Overthinking feels like a general condition of our time. We overthink our choices, our futures, our relationships, our productivity. But as architecture students, overthinking seems to come with the territory.
Does it help us?
Not really.
More often, it slowly drains our motivation. It pulls us down, makes us doubt ourselves, and creates a constant feeling of not being enough.
Architecture is not an easy field. It demands creativity, technical knowledge, long hours, and emotional investment all at the same time. As students, we are constantly asked to justify our ideas, defend our concepts, and explain our decisions. Somewhere along the way, thinking deeply turns into thinking too much.
I overthink a lot.
Especially when comparison enters the picture.
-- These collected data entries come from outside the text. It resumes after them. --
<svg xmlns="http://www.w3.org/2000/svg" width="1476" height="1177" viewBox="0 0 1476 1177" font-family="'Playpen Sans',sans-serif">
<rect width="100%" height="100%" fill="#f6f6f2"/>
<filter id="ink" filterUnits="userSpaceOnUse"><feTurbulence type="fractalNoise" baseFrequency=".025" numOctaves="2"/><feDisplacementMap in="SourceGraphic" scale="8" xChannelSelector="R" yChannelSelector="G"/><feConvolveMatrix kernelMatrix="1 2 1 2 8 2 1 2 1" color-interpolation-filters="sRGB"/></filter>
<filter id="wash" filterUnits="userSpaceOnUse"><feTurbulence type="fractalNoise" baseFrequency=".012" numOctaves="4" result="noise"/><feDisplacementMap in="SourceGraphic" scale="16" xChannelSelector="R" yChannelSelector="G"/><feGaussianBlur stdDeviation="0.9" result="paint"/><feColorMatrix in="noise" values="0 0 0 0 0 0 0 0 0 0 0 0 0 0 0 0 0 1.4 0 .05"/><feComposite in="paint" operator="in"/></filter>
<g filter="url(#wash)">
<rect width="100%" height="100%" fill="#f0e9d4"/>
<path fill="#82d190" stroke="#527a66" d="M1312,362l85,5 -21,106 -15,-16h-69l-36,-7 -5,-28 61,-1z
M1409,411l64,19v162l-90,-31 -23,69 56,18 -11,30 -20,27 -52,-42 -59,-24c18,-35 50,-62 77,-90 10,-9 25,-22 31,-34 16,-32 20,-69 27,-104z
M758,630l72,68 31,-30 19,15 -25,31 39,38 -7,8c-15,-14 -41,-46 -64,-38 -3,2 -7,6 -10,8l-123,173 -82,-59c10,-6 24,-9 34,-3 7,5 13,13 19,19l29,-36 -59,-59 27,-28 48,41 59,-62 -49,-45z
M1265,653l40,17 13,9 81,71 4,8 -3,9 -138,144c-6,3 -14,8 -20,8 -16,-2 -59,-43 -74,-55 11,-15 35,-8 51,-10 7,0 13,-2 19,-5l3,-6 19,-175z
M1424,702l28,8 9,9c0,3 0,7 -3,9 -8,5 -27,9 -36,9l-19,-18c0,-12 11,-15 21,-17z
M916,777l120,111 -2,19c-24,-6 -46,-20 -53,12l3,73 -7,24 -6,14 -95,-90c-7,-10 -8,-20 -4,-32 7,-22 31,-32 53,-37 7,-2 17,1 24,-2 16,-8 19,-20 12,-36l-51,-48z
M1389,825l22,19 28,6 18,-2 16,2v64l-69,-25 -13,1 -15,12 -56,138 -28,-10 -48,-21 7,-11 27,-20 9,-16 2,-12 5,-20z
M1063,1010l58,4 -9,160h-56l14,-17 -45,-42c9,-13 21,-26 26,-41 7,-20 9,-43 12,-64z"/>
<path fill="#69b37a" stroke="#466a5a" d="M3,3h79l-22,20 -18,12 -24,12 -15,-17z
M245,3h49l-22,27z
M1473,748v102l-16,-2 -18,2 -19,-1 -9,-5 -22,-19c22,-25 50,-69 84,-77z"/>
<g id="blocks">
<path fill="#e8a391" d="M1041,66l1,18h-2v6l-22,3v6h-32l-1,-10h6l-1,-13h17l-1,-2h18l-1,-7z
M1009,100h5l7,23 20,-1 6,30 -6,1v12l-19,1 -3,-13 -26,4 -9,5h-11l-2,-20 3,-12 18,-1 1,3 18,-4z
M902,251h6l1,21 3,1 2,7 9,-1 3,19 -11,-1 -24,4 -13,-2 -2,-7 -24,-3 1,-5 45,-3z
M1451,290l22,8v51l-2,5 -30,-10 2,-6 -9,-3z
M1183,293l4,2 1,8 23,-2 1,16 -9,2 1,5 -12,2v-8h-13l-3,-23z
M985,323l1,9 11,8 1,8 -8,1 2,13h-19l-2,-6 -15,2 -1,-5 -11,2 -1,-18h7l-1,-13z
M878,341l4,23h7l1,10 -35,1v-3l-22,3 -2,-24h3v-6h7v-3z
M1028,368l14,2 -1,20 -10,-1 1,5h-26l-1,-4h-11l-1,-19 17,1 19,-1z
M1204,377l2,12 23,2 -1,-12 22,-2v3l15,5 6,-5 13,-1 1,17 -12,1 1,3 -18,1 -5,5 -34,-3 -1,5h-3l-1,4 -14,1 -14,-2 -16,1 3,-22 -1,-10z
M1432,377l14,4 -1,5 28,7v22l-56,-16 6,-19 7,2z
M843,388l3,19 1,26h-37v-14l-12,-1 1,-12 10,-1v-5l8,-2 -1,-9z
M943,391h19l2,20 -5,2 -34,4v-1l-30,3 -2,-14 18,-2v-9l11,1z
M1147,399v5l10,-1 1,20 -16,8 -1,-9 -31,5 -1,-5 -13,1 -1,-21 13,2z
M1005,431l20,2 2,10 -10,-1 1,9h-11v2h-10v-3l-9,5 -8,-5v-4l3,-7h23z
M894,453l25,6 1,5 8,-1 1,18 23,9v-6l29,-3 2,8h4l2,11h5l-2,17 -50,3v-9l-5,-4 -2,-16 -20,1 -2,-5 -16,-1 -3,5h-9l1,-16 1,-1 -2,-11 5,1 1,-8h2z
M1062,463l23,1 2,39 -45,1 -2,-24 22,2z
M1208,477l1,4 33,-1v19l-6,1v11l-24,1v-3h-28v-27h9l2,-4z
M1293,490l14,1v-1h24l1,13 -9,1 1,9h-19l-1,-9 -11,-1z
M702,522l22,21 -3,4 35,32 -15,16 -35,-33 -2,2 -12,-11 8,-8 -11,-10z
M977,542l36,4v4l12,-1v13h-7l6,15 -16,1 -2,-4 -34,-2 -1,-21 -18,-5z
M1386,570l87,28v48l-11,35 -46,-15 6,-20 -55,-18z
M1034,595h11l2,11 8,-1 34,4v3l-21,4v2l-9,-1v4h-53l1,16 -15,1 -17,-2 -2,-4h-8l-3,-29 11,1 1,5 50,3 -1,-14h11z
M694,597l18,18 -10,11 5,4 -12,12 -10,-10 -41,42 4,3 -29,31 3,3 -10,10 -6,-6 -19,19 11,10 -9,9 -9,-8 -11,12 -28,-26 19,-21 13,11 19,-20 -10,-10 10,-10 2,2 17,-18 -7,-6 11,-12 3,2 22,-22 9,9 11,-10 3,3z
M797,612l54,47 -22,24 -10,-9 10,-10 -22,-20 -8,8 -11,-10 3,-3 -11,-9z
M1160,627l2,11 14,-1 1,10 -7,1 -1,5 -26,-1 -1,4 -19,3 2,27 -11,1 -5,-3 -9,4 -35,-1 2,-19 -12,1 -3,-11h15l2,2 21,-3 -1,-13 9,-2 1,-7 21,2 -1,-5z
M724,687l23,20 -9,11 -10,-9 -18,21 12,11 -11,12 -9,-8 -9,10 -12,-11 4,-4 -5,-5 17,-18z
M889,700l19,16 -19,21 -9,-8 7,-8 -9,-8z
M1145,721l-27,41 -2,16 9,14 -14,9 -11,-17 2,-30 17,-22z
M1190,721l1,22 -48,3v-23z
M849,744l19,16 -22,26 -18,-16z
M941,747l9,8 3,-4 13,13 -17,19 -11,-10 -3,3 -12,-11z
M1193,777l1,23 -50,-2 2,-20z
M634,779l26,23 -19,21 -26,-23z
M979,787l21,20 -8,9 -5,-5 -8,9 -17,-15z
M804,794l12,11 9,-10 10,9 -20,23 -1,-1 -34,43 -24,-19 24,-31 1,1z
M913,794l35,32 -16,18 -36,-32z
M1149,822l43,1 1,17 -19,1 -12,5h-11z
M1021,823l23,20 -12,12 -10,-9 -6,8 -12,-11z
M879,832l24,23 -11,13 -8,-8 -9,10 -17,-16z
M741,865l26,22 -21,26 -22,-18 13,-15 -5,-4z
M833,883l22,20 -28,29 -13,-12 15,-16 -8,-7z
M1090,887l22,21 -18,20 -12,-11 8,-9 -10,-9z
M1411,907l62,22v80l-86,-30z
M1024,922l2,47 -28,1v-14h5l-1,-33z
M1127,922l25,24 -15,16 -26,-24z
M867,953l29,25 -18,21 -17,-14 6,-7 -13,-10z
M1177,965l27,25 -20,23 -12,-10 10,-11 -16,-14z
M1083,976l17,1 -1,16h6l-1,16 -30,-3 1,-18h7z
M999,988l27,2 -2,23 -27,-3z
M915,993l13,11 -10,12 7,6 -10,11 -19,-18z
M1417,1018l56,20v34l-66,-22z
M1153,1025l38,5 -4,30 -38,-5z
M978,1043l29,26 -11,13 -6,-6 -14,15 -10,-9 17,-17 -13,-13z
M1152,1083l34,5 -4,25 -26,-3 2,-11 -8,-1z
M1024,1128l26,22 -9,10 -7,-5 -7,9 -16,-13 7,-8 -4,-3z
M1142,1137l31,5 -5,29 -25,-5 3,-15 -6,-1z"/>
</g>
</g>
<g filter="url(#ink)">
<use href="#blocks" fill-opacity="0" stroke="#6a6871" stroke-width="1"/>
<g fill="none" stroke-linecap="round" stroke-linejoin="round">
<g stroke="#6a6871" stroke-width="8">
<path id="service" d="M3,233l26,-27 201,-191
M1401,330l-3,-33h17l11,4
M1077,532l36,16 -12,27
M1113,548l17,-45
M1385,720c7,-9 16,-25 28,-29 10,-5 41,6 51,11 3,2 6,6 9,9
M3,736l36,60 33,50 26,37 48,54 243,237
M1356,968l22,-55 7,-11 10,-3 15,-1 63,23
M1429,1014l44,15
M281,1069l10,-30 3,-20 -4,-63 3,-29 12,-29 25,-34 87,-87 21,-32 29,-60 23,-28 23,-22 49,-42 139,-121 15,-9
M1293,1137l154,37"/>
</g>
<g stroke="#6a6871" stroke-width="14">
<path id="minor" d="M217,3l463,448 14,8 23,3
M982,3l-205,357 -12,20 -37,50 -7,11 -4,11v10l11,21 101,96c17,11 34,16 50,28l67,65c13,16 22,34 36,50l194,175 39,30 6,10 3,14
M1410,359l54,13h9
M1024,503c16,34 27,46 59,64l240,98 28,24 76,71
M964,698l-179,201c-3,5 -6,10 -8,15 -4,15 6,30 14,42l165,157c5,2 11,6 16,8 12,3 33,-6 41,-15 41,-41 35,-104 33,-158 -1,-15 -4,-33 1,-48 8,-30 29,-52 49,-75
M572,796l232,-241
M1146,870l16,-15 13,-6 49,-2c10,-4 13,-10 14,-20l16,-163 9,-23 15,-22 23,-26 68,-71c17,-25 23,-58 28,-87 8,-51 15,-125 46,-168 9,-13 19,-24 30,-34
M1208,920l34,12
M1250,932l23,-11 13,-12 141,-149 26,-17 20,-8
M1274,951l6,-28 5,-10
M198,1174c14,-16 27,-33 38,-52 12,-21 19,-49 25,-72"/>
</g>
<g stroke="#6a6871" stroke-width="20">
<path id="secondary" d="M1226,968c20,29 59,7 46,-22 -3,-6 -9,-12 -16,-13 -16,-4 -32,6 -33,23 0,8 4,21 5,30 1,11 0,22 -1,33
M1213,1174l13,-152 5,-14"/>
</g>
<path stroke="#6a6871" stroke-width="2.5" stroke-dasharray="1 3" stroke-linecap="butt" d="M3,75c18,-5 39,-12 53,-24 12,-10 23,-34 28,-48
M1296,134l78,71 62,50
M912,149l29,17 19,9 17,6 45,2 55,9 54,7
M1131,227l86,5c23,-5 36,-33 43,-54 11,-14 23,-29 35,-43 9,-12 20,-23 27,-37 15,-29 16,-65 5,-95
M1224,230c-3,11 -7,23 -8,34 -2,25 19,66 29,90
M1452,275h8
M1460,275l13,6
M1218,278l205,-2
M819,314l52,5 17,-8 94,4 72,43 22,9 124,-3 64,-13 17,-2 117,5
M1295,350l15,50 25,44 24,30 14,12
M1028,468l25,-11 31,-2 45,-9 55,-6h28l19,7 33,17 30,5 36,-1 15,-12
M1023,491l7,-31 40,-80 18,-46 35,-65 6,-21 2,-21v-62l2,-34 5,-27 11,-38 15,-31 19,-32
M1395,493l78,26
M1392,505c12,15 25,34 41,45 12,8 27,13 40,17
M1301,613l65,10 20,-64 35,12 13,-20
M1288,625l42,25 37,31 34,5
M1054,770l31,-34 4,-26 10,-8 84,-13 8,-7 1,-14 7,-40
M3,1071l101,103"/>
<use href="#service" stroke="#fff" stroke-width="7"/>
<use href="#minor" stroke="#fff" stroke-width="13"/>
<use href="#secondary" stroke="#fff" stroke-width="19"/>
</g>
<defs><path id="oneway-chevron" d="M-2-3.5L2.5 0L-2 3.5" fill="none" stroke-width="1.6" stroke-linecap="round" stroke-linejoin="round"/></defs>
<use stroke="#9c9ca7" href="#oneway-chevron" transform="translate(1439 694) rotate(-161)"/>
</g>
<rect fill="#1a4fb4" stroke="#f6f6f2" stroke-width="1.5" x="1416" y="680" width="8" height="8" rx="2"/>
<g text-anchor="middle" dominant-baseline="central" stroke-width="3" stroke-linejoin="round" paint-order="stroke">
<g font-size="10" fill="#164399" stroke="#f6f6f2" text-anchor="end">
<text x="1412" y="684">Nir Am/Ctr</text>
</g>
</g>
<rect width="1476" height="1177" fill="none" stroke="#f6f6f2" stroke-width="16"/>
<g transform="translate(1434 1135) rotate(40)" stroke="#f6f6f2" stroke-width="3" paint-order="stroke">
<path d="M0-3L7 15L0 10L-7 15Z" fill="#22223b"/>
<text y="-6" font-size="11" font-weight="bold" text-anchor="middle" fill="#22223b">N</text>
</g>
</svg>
Studio culture makes comparison almost unavoidable. You look at others’ projects, models, drawings, ideas, and suddenly your own work feels weaker. Less intelligent. Less creative. Less “architectural.” Overthinking feeds on this comparison until it convinces you that you are untalented, insufficient, or simply not meant for this profession.
But is that really true?
Or is it just the voice of overthinking getting louder?
Overthinking brings endless questions with it.
Do I even have the talent to design?
Am I creative enough?
Will I ever find a job?
Will this effort be worth it in the long run?
These questions don’t arrive calmly. They come late at night, between deadlines, during critiques, or while staring at a half-finished drawing. Instead of pushing us forward, they freeze us in place.
What makes this harder is that architecture is not a field with clear right or wrong answers. Ambiguity is part of the process. While this openness is what makes architecture exciting, it is also what makes overthinking thrive. When there is no single correct solution, doubt easily fills the gaps.
Yet, overthinking is not a sign of failure. It often means we care. Caring is a natural part of this process, and it’s something we should allow ourselves to do.
We care about our work, about our future, about doing things well. The challenge is learning when to stop questioning and start trusting ourselves. Architecture needs thinking, but it also needs intuition, impulse, and courage. Some of the best ideas begin before they are fully explained.
Maybe the goal is not to eliminate overthinking, but to recognize it for what it is: a temporary state, not a permanent truth. A voice that questions, but doesn’t get to decide our worth.
Because feeling insufficient does not mean we are.
And doubting ourselves does not mean we don’t belong.
So, I suggest trusting ourselves and comparing only with our past selves, where even the smallest progress begins to matter.